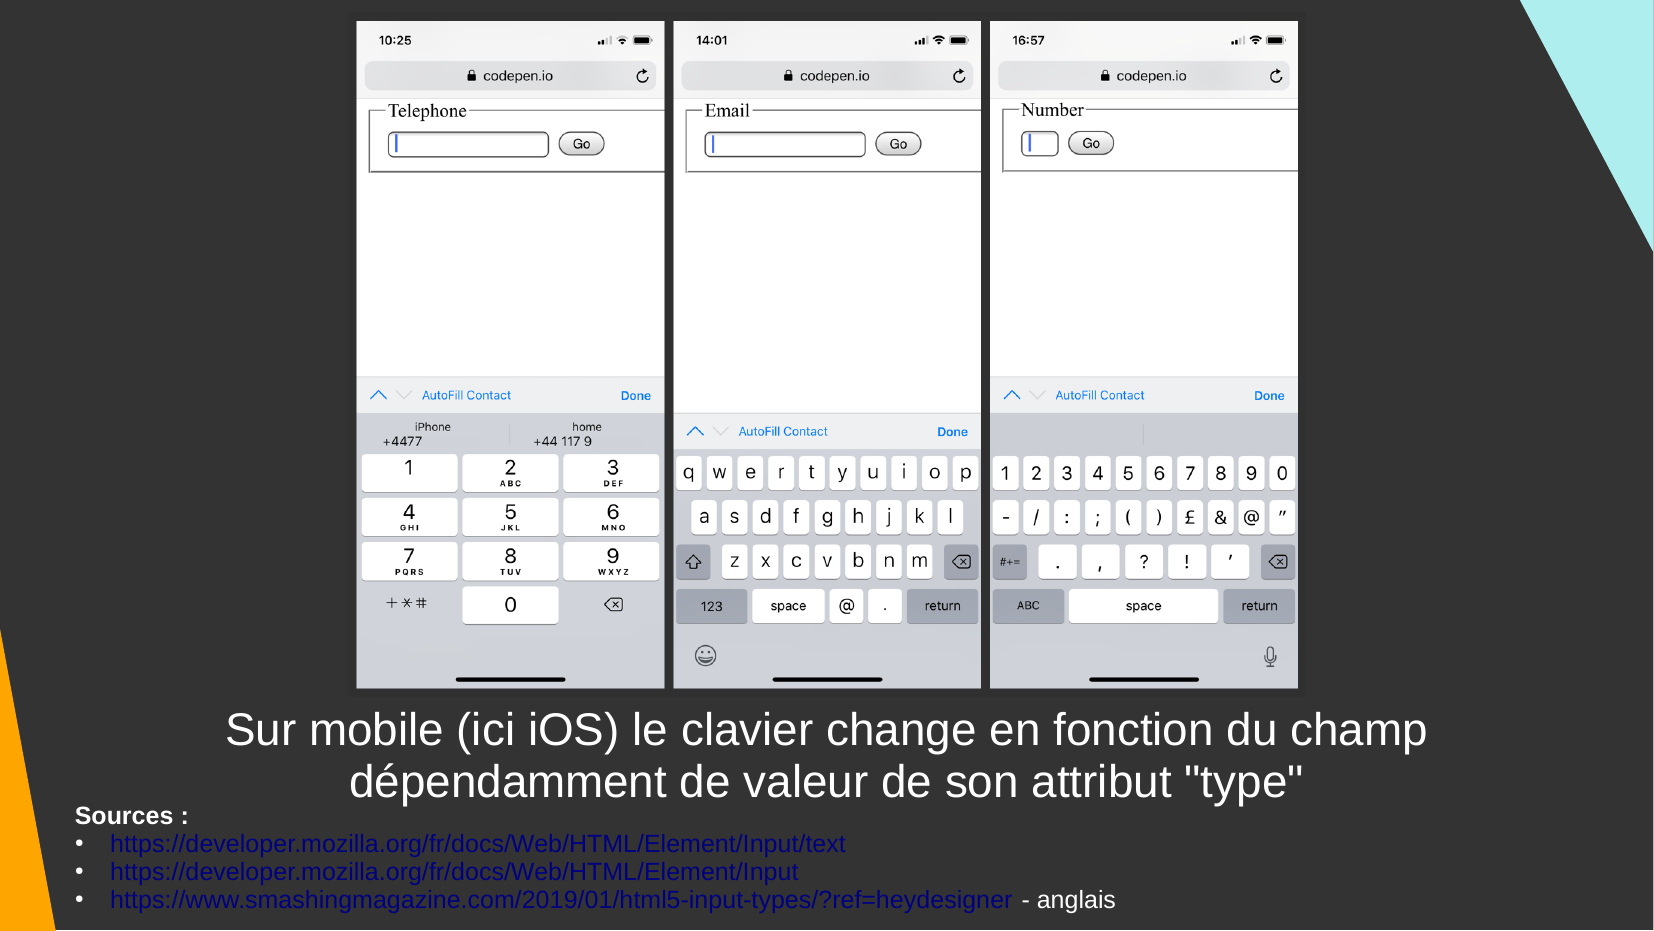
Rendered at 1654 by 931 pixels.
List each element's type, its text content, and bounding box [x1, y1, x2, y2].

title Sur mobile (ici iOS) le clavier change en fonction du champ dépendamment de valeur de son attribut "type" [126, 704, 1527, 807]
picture [348, 12, 1306, 697]
text_box [1519, 0, 1654, 254]
text_box [0, 628, 56, 931]
text_box Sources : https://developer.mozilla.org/fr/docs/Web/HTML/Element/Input/text https://developer.mozilla.org/fr/docs/Web/HTML/Element/Input https://www.smashingmagazine.com/2019/01/html5-input-types/?ref=heydesigner - anglais [60, 794, 1546, 931]
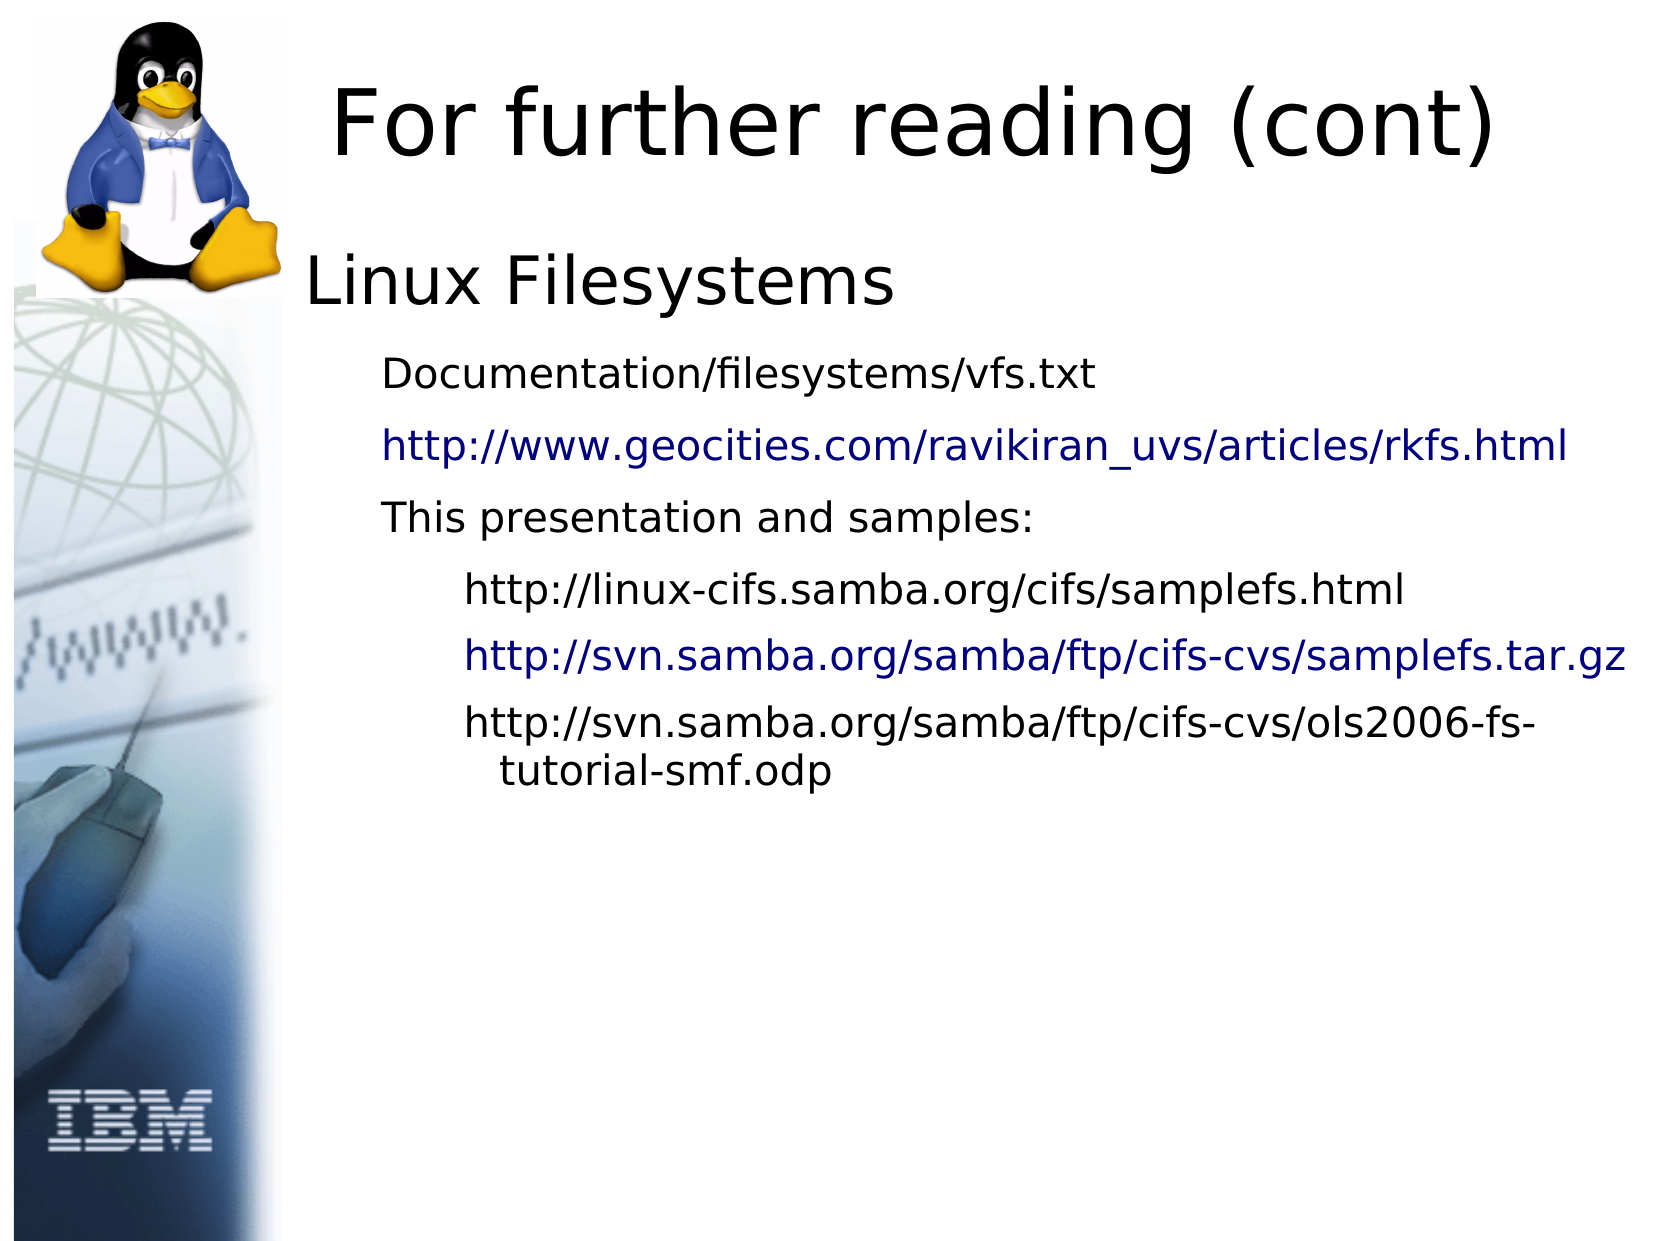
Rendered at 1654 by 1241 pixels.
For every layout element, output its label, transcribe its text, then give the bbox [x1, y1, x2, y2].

list Linux Filesystems Documentation/filesystems/vfs.txt http://www.geocities.com/ravikiran_uvs/articles/rkfs.html This presentation and samples: http://linux-cifs.samba.org/cifs/samplefs.html http://svn.samba.org/samba/ftp/cifs-cvs/samplefs.tar.gz http://svn.samba.org/samba/ftp/cifs-cvs/ols2006-fs-tutorial-smf.odp [286, 243, 1654, 1182]
title For further reading (cont) [301, 39, 1528, 209]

____

**What is required:** Retype the lines starting at the one containing "Rendered at 1654 by 1241 pixels." and ending at the last line of the records.

**The reply:**
Rendered at 1654 by 1241 pixels.
For every layout element, output its label, transcribe its text, then give the bbox [x1, y1, x2, y2].

list Linux Filesystems Documentation/filesystems/vfs.txt http://www.geocities.com/ravikiran_uvs/articles/rkfs.html This presentation and samples: http://linux-cifs.samba.org/cifs/samplefs.html http://svn.samba.org/samba/ftp/cifs-cvs/samplefs.tar.gz http://svn.samba.org/samba/ftp/cifs-cvs/ols2006-fs-tutorial-smf.odp [286, 243, 1654, 1182]
title For further reading (cont) [301, 39, 1528, 209]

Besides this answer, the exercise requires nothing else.